Democratic consultant James Carville continued his critique of the Obama campaign's treatment of the economy, in a "Good Morning America" segment Wednesday.
"I'm worried that when the White House and the campaign talks about the progress being made, people take that as a signal they think things are fine," Carville said.
Carville was one of three Democratic strategists that authored a memo released Tuesday, which warns that President Obama might face an "impossible headwind in November" if he doesn’t change his economic messaging to the middle class.
GEORGE STEPHANOPOULOS: And, Jake, the grumbling in Democratic ranks is getting a lot louder.
JAKE TAPPER: it sure is. Top Democrats are sounding the alarm. They're worried that President Obama's economic message is tone-deaf. The Ragin’ Cajun is raging again, and the message is the same as it was in 1992. It's the economy, stupid. But this time, Democratic consultant James Carville is aiming that message at his own party. He's very worried that President Obama's current economic message to voters will only help Mitt Romney win.
JAMES CARVILLE: I'm worried that when the White House and the campaign talks about the progress being made, people take that as a signal they think things are fine. And people don't feel they ought to believe that.
TAPPER: As the president did overnight, campaigning in battleground state, Pennsylvania.
BARACK OBAMA: We are in a stronger position. We are moving in a better direction than when I took office.

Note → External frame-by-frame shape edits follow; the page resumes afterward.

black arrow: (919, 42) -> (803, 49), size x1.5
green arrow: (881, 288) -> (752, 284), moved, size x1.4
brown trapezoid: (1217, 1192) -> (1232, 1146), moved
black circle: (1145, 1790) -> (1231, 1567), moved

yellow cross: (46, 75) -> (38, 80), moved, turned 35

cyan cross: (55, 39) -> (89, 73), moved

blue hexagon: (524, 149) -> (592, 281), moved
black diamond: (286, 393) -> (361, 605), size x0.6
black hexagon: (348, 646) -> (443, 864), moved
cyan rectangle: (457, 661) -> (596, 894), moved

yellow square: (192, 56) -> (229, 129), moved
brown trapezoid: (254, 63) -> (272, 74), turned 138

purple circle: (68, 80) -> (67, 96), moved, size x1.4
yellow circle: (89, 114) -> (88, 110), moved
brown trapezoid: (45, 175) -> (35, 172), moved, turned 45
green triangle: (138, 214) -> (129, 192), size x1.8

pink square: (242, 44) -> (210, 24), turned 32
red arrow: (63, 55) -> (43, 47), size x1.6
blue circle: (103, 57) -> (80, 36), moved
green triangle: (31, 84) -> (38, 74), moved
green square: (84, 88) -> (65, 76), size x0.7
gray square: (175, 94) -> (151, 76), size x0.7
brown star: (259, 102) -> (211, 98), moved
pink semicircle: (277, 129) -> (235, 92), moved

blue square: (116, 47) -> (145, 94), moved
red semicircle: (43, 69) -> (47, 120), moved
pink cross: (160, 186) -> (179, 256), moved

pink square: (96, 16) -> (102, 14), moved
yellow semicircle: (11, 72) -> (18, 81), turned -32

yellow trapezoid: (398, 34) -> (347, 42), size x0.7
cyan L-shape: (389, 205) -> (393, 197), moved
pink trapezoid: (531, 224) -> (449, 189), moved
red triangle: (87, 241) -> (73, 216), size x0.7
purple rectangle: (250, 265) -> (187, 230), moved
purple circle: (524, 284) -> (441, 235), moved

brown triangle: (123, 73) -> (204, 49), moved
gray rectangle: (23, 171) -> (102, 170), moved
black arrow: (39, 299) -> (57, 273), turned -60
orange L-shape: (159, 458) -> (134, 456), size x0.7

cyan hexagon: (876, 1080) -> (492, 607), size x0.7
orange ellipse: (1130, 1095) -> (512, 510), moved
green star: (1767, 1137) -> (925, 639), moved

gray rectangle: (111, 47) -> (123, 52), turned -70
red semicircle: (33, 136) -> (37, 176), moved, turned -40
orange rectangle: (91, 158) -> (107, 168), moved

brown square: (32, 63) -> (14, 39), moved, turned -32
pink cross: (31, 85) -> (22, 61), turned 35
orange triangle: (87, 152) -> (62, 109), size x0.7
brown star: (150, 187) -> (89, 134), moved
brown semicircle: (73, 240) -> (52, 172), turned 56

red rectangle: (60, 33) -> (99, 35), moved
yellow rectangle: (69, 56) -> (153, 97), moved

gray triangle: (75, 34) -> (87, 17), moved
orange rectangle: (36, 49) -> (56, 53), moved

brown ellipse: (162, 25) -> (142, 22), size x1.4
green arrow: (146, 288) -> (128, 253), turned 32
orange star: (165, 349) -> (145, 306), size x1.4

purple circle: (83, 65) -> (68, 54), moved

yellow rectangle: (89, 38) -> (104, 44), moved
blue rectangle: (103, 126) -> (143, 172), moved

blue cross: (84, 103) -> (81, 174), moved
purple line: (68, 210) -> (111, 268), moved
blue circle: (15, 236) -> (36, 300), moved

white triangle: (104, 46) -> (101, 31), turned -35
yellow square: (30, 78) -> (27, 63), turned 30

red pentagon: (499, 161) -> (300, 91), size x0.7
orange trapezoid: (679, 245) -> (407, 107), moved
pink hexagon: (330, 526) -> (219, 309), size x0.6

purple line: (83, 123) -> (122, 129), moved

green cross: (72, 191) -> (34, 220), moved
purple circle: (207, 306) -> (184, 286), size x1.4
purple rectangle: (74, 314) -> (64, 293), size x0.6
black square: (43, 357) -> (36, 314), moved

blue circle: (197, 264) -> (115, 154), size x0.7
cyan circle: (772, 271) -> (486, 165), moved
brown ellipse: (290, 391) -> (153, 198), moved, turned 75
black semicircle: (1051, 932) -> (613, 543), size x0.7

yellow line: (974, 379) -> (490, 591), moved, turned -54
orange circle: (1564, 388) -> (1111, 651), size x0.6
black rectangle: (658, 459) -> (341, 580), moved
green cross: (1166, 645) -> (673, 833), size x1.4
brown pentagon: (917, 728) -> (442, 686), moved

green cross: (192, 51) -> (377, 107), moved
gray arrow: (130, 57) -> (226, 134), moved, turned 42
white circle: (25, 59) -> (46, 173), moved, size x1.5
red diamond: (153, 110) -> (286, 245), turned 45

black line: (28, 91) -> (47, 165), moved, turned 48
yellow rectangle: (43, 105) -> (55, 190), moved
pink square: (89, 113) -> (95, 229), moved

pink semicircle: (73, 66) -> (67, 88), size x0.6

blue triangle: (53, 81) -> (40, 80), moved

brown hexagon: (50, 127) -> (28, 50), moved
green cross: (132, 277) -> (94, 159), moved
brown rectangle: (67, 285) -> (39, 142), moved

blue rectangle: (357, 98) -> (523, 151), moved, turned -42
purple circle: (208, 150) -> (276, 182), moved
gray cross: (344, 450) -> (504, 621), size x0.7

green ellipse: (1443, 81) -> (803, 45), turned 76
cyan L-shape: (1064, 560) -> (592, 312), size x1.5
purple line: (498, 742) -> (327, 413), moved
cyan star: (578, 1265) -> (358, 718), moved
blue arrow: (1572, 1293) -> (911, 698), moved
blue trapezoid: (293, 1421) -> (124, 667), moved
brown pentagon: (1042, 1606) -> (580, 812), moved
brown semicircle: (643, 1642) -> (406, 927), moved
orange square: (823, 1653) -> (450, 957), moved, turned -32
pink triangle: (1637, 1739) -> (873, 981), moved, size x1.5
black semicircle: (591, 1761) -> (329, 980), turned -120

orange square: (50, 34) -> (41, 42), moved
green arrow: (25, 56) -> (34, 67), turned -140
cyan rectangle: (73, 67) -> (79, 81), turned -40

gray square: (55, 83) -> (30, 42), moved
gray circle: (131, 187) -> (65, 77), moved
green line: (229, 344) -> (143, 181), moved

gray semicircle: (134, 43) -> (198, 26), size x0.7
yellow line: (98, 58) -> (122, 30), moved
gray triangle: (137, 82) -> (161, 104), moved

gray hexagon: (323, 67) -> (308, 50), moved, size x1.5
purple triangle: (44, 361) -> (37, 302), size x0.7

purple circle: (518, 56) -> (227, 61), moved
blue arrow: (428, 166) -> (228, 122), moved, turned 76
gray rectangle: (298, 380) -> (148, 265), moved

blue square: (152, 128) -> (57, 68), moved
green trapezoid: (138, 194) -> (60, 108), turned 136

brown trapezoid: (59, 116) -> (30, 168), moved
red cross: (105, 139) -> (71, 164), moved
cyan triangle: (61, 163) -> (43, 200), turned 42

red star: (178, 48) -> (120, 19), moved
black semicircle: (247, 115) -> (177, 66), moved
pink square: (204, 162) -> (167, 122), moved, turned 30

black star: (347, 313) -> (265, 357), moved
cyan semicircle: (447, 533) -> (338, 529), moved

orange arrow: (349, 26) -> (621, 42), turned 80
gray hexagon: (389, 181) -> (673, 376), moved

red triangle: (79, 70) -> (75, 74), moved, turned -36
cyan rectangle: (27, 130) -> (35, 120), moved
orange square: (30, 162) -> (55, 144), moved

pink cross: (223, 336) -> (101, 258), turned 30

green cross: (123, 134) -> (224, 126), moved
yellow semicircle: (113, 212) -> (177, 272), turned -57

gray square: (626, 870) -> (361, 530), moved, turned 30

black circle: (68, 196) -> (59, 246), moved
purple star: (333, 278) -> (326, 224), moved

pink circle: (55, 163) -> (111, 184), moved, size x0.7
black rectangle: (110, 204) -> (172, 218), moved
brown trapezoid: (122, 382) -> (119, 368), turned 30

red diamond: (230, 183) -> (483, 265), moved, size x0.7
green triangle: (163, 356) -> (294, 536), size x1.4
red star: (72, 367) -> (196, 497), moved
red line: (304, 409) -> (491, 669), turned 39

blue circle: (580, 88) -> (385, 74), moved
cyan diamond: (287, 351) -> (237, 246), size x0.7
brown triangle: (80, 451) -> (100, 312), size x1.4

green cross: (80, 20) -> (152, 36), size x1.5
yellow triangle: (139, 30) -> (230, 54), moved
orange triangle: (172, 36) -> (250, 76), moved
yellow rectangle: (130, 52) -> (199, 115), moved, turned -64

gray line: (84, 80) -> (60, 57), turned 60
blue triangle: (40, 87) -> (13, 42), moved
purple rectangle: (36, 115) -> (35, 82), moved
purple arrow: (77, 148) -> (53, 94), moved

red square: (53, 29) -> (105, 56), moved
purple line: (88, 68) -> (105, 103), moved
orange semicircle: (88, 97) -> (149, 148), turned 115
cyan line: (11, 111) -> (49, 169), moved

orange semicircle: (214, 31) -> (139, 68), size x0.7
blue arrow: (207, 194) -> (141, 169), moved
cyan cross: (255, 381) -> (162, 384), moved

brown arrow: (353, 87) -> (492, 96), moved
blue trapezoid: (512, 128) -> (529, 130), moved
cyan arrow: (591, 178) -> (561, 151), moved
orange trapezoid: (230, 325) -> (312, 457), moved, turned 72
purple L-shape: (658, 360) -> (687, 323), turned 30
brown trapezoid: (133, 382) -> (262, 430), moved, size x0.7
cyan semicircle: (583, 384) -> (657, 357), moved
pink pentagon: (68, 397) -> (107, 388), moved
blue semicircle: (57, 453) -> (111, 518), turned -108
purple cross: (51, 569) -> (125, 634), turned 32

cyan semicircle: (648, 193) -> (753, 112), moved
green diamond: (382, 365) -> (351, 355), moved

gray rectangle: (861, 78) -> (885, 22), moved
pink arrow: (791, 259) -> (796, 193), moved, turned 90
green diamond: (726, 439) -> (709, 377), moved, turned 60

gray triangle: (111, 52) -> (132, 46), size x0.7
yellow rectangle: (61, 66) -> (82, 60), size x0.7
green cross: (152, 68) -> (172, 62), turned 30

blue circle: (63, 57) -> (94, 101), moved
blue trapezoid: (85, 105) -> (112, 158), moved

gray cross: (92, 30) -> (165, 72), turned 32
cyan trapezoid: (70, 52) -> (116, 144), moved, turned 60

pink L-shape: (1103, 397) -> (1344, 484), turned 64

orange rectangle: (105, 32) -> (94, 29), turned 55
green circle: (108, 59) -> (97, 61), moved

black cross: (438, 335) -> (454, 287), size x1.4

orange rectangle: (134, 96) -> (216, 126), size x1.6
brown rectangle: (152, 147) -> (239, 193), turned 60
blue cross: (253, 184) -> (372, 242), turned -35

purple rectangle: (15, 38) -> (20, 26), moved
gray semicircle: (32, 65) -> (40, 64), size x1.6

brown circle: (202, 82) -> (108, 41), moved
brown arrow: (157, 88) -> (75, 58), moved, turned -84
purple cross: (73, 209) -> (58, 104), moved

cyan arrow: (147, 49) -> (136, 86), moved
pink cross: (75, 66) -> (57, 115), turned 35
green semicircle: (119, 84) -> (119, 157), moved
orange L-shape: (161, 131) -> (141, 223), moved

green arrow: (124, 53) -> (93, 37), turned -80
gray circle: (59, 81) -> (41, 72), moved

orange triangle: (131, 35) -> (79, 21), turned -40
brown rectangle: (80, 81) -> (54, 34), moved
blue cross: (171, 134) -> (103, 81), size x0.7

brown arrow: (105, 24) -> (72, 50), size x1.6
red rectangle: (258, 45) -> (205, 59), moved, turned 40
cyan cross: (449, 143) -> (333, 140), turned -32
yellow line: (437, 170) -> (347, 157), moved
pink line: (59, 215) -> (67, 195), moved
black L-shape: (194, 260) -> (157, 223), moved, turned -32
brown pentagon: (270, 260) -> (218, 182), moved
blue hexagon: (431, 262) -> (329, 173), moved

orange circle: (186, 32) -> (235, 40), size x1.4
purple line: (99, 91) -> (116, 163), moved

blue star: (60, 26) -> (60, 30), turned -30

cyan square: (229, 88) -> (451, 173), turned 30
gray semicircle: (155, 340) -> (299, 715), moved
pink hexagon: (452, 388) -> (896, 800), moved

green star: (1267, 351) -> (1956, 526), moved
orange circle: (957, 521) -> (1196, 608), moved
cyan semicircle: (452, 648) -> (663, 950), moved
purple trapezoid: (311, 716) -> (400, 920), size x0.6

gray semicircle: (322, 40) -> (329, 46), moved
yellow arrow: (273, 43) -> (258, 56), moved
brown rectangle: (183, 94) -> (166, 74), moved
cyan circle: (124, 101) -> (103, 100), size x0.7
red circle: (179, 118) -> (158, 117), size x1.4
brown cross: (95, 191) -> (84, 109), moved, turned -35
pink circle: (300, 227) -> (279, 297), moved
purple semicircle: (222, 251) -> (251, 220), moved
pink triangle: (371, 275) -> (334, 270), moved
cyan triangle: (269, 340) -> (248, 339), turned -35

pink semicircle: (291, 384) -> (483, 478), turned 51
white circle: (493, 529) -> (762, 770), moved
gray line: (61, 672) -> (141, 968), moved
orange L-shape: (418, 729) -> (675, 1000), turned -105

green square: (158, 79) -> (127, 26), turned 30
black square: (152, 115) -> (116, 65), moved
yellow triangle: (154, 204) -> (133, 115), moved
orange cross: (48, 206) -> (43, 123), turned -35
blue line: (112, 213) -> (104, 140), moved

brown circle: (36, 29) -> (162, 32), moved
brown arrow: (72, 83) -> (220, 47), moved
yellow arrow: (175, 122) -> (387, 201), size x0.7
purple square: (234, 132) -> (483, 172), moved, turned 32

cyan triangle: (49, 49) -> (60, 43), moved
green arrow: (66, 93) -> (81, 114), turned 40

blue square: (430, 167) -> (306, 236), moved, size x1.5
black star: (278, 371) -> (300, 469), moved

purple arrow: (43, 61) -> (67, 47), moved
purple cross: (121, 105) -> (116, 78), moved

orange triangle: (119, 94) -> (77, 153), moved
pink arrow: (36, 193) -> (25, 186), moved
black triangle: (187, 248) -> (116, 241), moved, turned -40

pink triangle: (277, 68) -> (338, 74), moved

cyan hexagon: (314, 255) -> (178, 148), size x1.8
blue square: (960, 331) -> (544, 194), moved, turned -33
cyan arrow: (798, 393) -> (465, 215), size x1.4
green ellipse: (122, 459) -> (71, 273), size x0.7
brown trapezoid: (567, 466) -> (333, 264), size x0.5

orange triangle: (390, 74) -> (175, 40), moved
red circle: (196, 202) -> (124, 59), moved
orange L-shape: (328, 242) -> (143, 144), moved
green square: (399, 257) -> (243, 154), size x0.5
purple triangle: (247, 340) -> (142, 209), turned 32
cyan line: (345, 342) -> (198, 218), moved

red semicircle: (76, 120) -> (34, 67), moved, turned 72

TAPPER: Carville desperately wants President Obama to win. But he says the president should acknowledge how bad things remain for millions of Americans because of the recession that began in 2007. Carville says President Obama should focus his message on what he wants to do if given a second term.
CARVILLE: They want to be reassured that he understands the depth of the problem and that he has a plan to deal with the deterioration of the middle class.
TAPPER: Mr. Obama has work to do. In a new ABC/Washington Post poll, swing of independents have a negative view of the president's plans for the economy. Fifty-four percent negative for 38 percent positive. Mitt Romney's scores aren't as bad. 47 percent negative to 35 percent positive, with more undecided voters—meaning Romney has less criticism and more room to maneuver.
MITT ROMNEY: I think people recognize that the president may be well-meaning, but he's just out of touch with what's happening across the country.
TAPPER: George, on Thursday, President Obama will go to Cleveland where he will deliver a major economic address. Aides say, it will be a framing address. He will present the contrasting economic visions of his second term versus a President Mitt Romney. George?
STEPHANOPOULOS: So, he may be edging in the direction that Carville was just calling for?
TAPPER: Exactly right.
STEPHANOPOULOS: Jake, thanks very much.